Valence-Bond Dynamical Mean-Field Theory of Doped Mott Insulators with Nodal/Antinodal Differentiation

TL;DR

This paper develops a valence-bond dynamical mean-field theory for doped Mott insulators, capturing nodal/antinodal differentiation and Fermi arc phenomena observed in cuprates.

Contribution

It introduces a minimal two-orbital cluster model with a self-consistent bath to describe momentum-space differentiation in doped Mott insulators.

Findings

Reproduces Fermi arc formation in low doping regimes

Describes suppression of quasiparticles in antinodal regions

Aligns with experimental spectra of cuprates

Abstract

We introduce a valence-bond dynamical mean-field theory of doped Mott insulators.
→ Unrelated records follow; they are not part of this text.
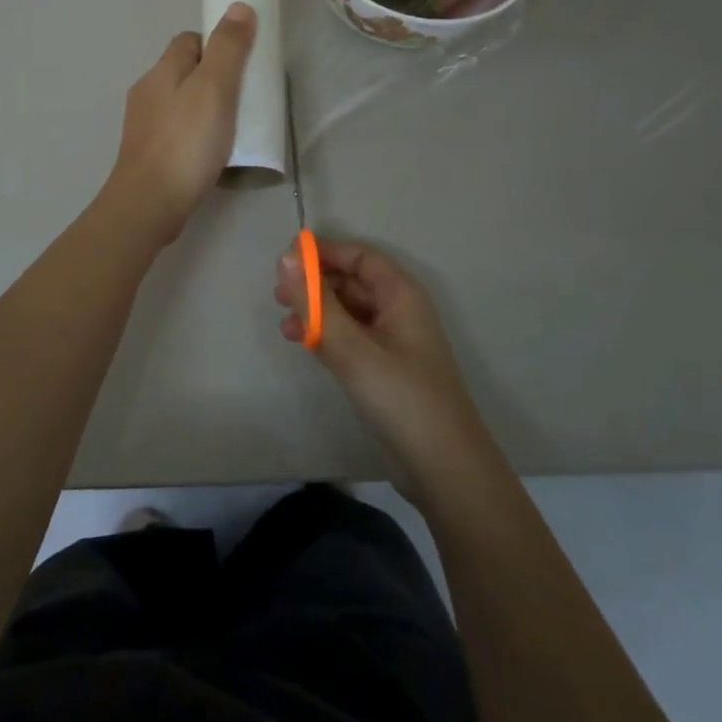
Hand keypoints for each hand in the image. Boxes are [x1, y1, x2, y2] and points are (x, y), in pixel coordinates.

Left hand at [106, 2, 256, 243]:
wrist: (149, 203)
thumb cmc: (186, 143)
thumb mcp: (215, 89)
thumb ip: (228, 49)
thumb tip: (238, 7)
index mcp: (162, 70)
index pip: (189, 40)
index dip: (216, 45)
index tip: (241, 65)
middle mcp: (147, 91)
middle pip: (183, 70)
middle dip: (211, 77)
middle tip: (241, 98)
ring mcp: (143, 124)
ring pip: (178, 102)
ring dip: (202, 107)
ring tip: (229, 127)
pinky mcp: (146, 153)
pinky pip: (175, 130)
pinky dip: (193, 133)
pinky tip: (209, 152)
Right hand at [274, 239, 494, 503]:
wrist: (443, 469)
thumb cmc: (401, 398)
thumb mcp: (353, 349)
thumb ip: (317, 304)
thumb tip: (285, 257)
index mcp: (401, 295)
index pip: (360, 256)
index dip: (324, 252)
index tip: (285, 261)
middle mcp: (399, 311)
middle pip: (353, 281)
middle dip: (316, 283)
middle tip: (277, 295)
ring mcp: (393, 342)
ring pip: (349, 311)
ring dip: (317, 311)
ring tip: (284, 324)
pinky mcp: (385, 370)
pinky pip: (351, 338)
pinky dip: (327, 335)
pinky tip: (303, 345)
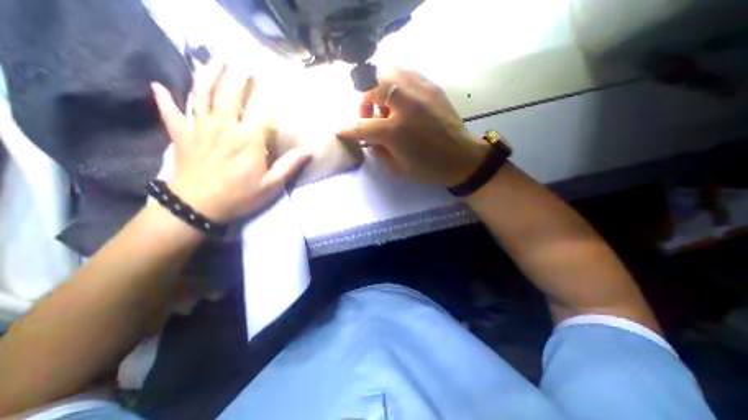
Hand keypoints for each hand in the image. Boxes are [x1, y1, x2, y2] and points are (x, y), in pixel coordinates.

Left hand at [153, 65, 311, 222]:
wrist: (198, 206)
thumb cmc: (240, 196)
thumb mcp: (271, 185)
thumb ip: (289, 166)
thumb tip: (309, 152)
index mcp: (248, 140)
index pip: (262, 115)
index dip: (270, 108)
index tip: (275, 102)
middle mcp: (224, 127)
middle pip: (230, 95)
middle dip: (237, 78)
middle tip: (242, 64)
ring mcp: (200, 129)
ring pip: (202, 95)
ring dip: (208, 76)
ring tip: (214, 61)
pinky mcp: (182, 136)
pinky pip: (171, 113)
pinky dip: (165, 99)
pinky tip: (159, 86)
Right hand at [336, 67, 488, 186]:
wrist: (460, 158)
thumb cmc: (428, 168)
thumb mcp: (397, 167)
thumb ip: (378, 150)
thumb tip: (368, 138)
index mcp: (395, 131)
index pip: (362, 126)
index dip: (348, 129)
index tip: (341, 130)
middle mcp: (405, 106)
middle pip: (373, 86)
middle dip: (365, 100)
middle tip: (371, 114)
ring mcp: (420, 92)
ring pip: (390, 72)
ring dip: (380, 88)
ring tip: (387, 105)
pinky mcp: (432, 87)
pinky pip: (407, 74)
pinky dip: (397, 84)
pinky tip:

It is based on a minimal cluster of two orbitals, each associated with a different region of momentum space and hybridized to a self-consistent bath. The low-doping regime is characterized by singlet formation and the suppression of quasiparticles in the antinodal regions, leading to the formation of Fermi arcs. This is described in terms of an orbital-selective transition in reciprocal space. The calculated tunneling and photoemission spectra are consistent with the phenomenology of the normal state of cuprates. We derive a low-energy description of these effects using a generalization of the slave-boson method.